* **Your assignment**
Reproduce the listing below from the line with "บันทึกเมื่อ 6 ส.ค. 2569 5:36" to the line with "du thÃ¨me de", both lines included, character for character, minus any pictures.
------------------------------------------------------------------------
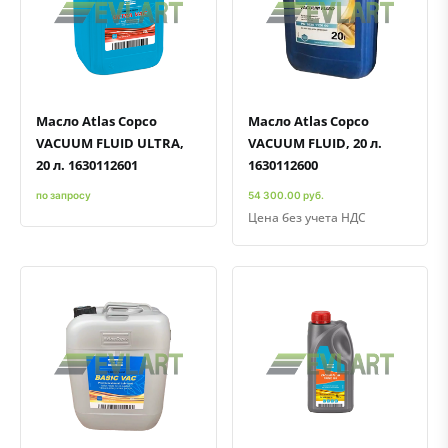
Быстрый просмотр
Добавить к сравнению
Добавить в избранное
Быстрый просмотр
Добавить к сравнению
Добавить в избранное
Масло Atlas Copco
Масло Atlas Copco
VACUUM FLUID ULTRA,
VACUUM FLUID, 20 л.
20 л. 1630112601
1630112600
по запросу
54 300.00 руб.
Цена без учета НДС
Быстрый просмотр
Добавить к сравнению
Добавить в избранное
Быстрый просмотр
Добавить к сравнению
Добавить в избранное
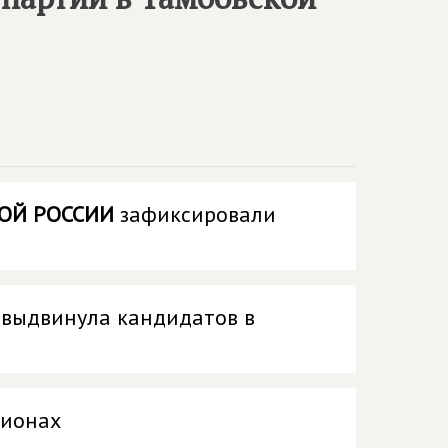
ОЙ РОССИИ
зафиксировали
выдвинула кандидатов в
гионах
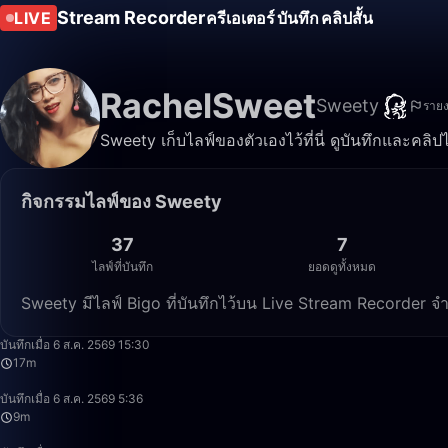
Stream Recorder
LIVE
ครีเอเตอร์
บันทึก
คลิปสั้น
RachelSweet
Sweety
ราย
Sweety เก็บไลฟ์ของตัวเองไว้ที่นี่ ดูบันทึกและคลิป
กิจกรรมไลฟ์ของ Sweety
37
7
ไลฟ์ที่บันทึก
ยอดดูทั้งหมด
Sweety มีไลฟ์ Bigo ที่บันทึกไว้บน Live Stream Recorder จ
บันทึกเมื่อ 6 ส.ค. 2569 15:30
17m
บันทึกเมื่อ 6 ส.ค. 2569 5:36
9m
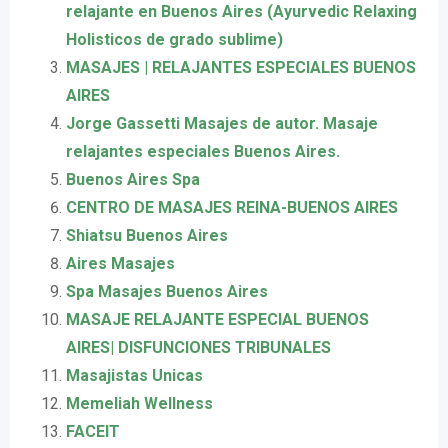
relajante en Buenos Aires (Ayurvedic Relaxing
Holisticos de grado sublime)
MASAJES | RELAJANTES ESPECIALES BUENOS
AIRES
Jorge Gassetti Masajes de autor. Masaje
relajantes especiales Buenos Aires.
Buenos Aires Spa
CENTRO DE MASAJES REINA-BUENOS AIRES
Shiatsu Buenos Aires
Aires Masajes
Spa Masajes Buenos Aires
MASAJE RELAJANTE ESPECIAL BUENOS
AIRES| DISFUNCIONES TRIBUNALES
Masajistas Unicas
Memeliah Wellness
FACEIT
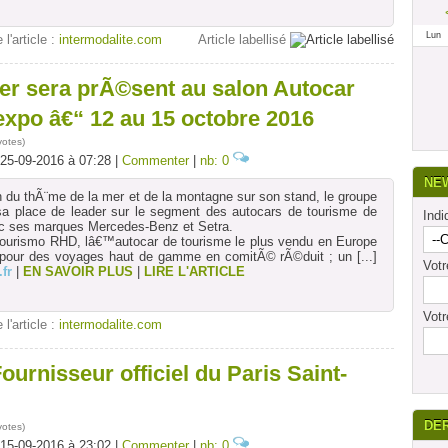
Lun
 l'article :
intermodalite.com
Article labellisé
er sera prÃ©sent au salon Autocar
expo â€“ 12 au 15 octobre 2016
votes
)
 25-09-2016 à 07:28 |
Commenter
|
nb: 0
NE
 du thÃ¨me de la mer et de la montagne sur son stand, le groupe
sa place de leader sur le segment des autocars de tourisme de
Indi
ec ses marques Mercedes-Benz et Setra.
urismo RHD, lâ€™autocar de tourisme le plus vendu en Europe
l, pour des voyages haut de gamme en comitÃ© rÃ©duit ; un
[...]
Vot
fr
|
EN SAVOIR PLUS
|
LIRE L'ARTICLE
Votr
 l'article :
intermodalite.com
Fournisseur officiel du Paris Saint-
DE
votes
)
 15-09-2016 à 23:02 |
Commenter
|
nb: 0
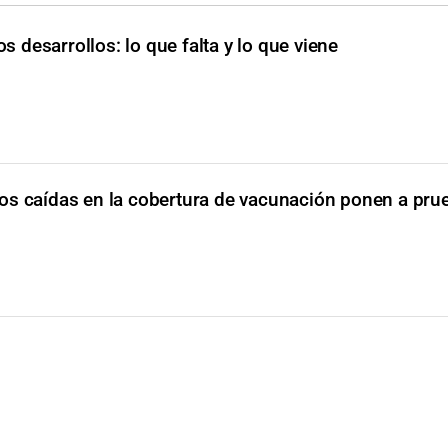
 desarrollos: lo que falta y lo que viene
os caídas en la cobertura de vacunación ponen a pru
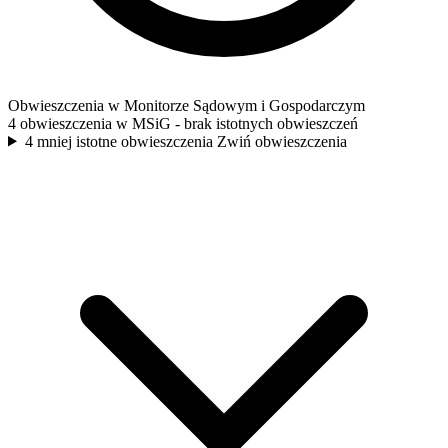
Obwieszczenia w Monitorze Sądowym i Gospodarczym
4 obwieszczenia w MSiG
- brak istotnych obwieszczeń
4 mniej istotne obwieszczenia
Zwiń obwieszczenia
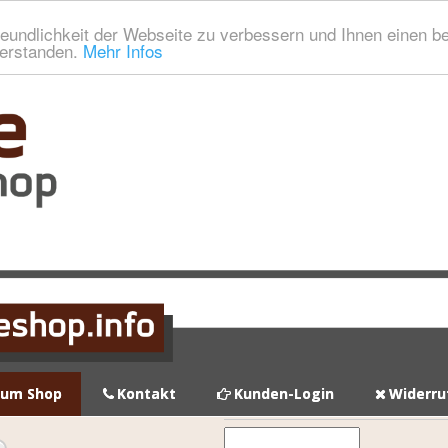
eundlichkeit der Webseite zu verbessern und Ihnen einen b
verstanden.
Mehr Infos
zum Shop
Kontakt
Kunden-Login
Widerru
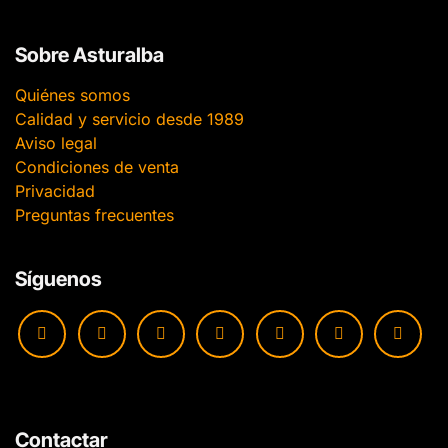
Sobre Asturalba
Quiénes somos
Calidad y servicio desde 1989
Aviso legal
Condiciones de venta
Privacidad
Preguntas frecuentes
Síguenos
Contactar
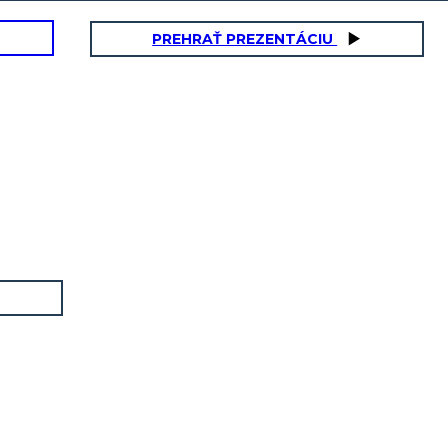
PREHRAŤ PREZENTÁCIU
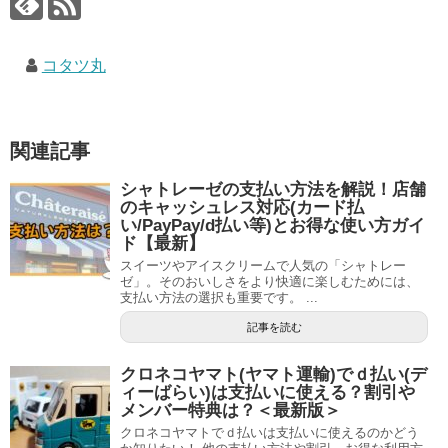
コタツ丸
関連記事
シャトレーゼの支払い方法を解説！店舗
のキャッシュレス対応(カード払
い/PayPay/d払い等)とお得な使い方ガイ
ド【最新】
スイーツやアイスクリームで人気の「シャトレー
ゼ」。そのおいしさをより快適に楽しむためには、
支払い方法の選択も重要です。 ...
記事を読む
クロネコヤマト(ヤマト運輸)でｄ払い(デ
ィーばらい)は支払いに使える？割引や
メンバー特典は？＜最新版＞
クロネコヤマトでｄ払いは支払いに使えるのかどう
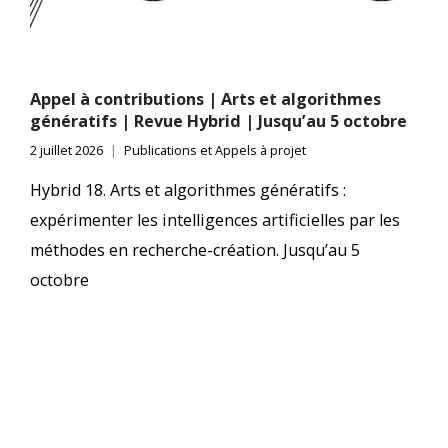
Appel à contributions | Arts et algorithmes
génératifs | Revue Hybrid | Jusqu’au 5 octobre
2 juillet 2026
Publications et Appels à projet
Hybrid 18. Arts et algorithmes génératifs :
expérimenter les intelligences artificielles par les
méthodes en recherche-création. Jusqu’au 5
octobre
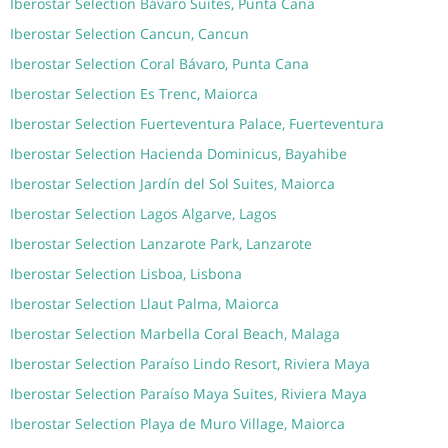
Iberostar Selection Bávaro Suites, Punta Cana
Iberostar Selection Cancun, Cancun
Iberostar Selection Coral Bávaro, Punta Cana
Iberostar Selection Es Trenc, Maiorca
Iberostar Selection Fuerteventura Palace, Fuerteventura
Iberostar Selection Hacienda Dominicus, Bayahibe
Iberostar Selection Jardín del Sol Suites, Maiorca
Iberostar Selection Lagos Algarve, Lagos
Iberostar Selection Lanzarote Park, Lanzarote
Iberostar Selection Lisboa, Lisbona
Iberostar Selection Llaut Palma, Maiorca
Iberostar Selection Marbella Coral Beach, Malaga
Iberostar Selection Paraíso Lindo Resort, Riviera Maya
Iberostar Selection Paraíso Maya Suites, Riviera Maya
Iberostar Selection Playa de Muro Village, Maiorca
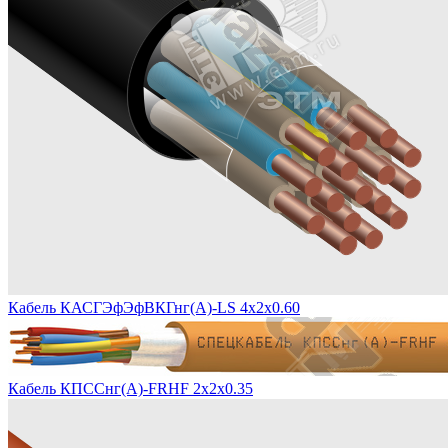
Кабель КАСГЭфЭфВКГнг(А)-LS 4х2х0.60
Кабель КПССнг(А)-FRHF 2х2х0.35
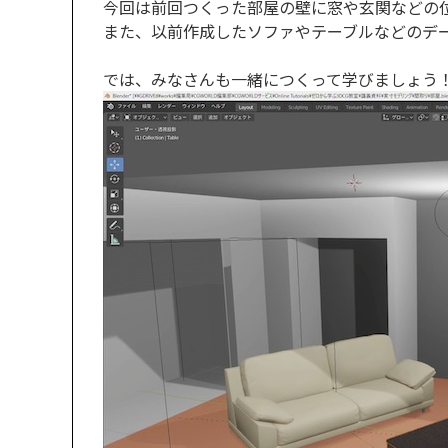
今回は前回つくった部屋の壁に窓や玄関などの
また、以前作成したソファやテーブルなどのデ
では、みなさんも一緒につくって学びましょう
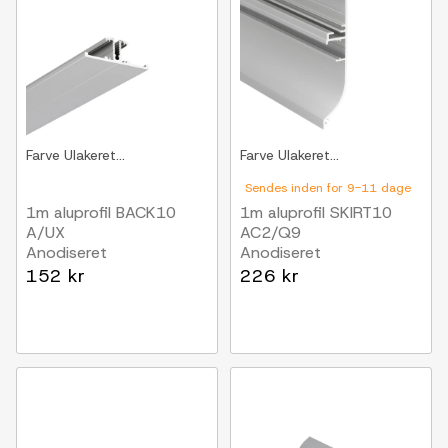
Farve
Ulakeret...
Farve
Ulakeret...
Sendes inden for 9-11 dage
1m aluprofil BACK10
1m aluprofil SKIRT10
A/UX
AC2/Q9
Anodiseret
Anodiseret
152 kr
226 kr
------------------------------------------------------------------------
* **Result of this exercise**
บันทึกเมื่อ 6 ส.ค. 2569 5:36
9m
relajante en Buenos Aires (Ayurvedic Relaxing
Holisticos de grado sublime)
MASAJES | RELAJANTES ESPECIALES BUENOS
AIRES
Jorge Gassetti Masajes de autor. Masaje
relajantes especiales Buenos Aires.
Buenos Aires Spa
CENTRO DE MASAJES REINA-BUENOS AIRES
Shiatsu Buenos Aires
Aires Masajes
Spa Masajes Buenos Aires
MASAJE RELAJANTE ESPECIAL BUENOS
AIRES| DISFUNCIONES TRIBUNALES
Masajistas Unicas
Memeliah Wellness
FACEIT
Lun
 l'article :
intermodalite.com
Article labellisé
er sera prÃ©sent au salon Autocar
expo â€“ 12 au 15 octobre 2016
votes
)
 25-09-2016 à 07:28 |
Commenter
|
nb: 0
NE
 du thÃ¨me de la mer et de la montagne sur son stand, le groupe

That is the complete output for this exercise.